Seid höflich und professionell, aber macht euch darauf gefasst, jeden töten zu müssen, dem ihr begegnet. – Marine-General James Mattis zu seinen Soldaten im Irak

Falludscha, Irak

»Ziel in Reichweite!«, rief Sergeant Gordon Van Zandt, während er konzentriert durch das Tagessichtvisier des TOW-Panzerabwehrgeschützes blickte.

Rings um Gordon knatterten Gewehre. Er fasste das Ziel ins Auge, das er gewählt hatte: ein kleines Fenster. Von dort aus hielt ein irakischer Scharfschütze eine Truppe Marines weiter oben auf der Straße in Schach.
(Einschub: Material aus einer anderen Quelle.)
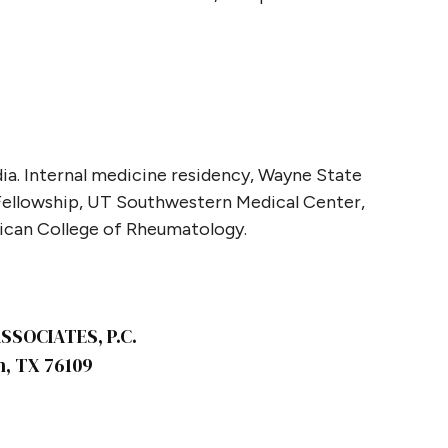
ia. Internal medicine residency, Wayne State
 Fellowship, UT Southwestern Medical Center,
rican College of Rheumatology.
SOCIATES, P.C.
h, TX 76109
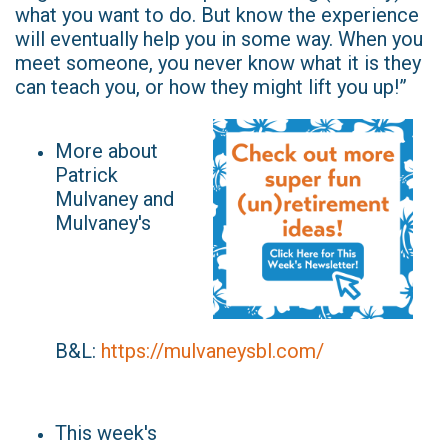
what you want to do. But know the experience
will eventually help you in some way. When you
meet someone, you never know what it is they
can teach you, or how they might lift you up!”
More about
Patrick
Mulvaney and
Mulvaney's
B&L:
https://mulvaneysbl.com/
This week's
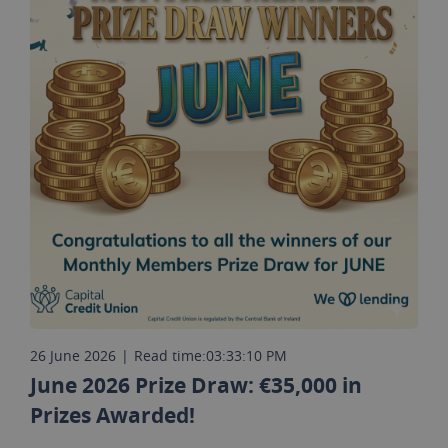
26 June 2026
|
Read time:
03:33:10 PM
June 2026 Prize Draw: €35,000 in
Prizes Awarded!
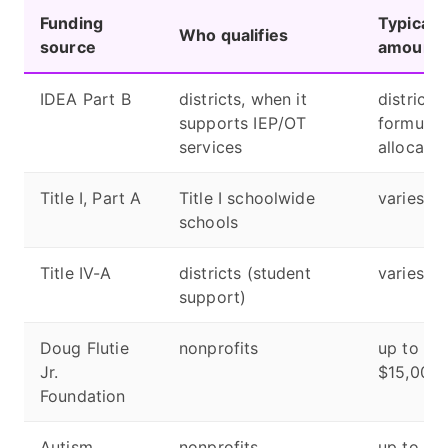
Funding
Typical
Who qualifies
source
amount
IDEA Part B
districts, when it
district
supports IEP/OT
formula
services
allocatio
Title I, Part A
Title I schoolwide
varies
schools
Title IV-A
districts (student
varies
support)
Doug Flutie
nonprofits
up to
Jr.
$15,000
Foundation
Autism
nonprofits
up to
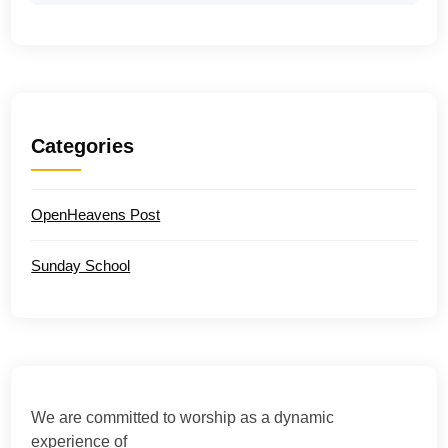
Categories
OpenHeavens Post
Sunday School
We are committed to worship as a dynamic
experience of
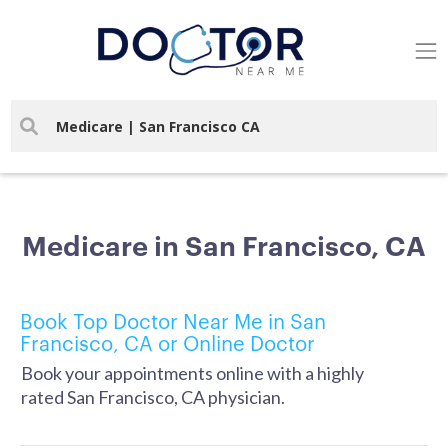
Medicare in San Francisco, CA
Book Top Doctor Near Me in San
Francisco, CA or Online Doctor
Book your appointments online with a highly
rated San Francisco, CA physician.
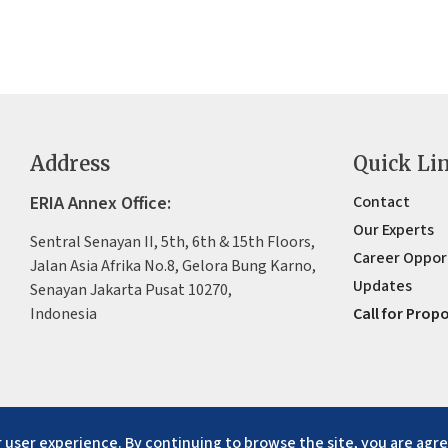
Address
Quick Li
ERIA Annex Office:
Contact
Our Experts
Sentral Senayan II, 5th, 6th & 15th Floors,
Career Oppor
Jalan Asia Afrika No.8, Gelora Bung Karno,
Updates
Senayan Jakarta Pusat 10270,
Indonesia
Call for Prop
 user experience. By continuing to browse the site, you are agre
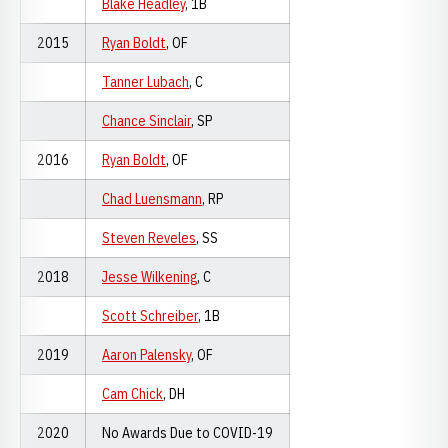
Blake Headley
, 1B
2015
Ryan Boldt
, OF
Tanner Lubach
, C
Chance Sinclair
, SP
2016
Ryan Boldt
, OF
Chad Luensmann
, RP
Steven Reveles
, SS
2018
Jesse Wilkening
, C
Scott Schreiber
, 1B
2019
Aaron Palensky
, OF
Cam Chick
, DH
2020
No Awards Due to COVID-19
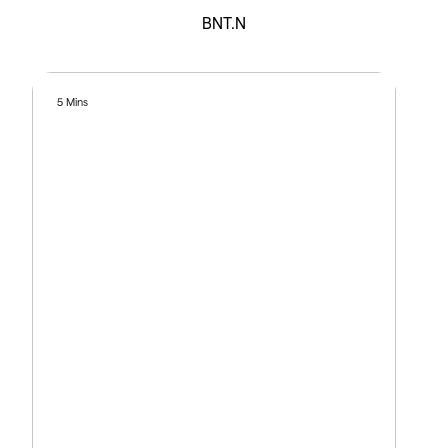
BNT.N
5 Mins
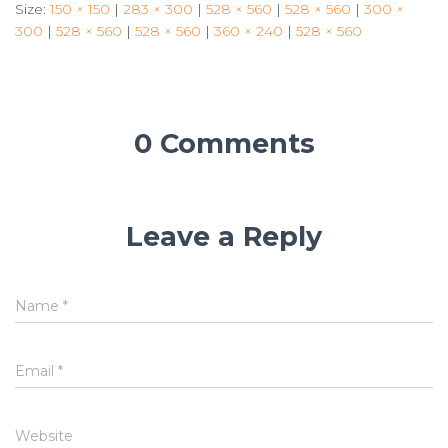
Size:
150 × 150
|
283 × 300
|
528 × 560
|
528 × 560
|
300 ×
300
|
528 × 560
|
528 × 560
|
360 × 240
|
528 × 560
0 Comments
Leave a Reply
Name
*
Email
*
Website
Die Reflexion seines Fernrohrs und wiederholtes Mündungsfeuer gaben seine Position preis.

Nachdem man den in Not geratenen Trupp darüber in Kenntnis gesetzt hatte, dass ihm keine Luftunterstützung zur Verfügung stand, wurde Gordons Panzerabwehreinheit herbestellt, um das Nest der Scharfschützen auszuheben. Ursprünglich waren ihre Waffen entwickelt worden, um gepanzerte Fahrzeuge zu zerstören; im ersten Golfkrieg hatten sie sich jedoch auch auf weitläufigen Schlachtfeldern als nützlich erwiesen, etwa um Bunker zu sprengen.

Gordon zwang sich ruhig zu atmen und hielt das Fadenkreuz auf das Ziel gerichtet, während sein Fahrer Lance Corporal Bivens mit seinem Halbautomatikgewehr im Anschlag an der hinteren Fahrerseite des Wagens kauerte.

Er brüllte: »Rückstoßbereich sauber!« Bivens' Statur entsprach nicht dem Musterbild eines Marine: Er war klein, vielleicht 1,70 Meter, und hager, doch sein Spitzname Pitbull sagte mehr über ihn aus als alles andere. Er war ein standhafter Fighter und hatte sich als würdiger Gegner im Nahkampf erwiesen.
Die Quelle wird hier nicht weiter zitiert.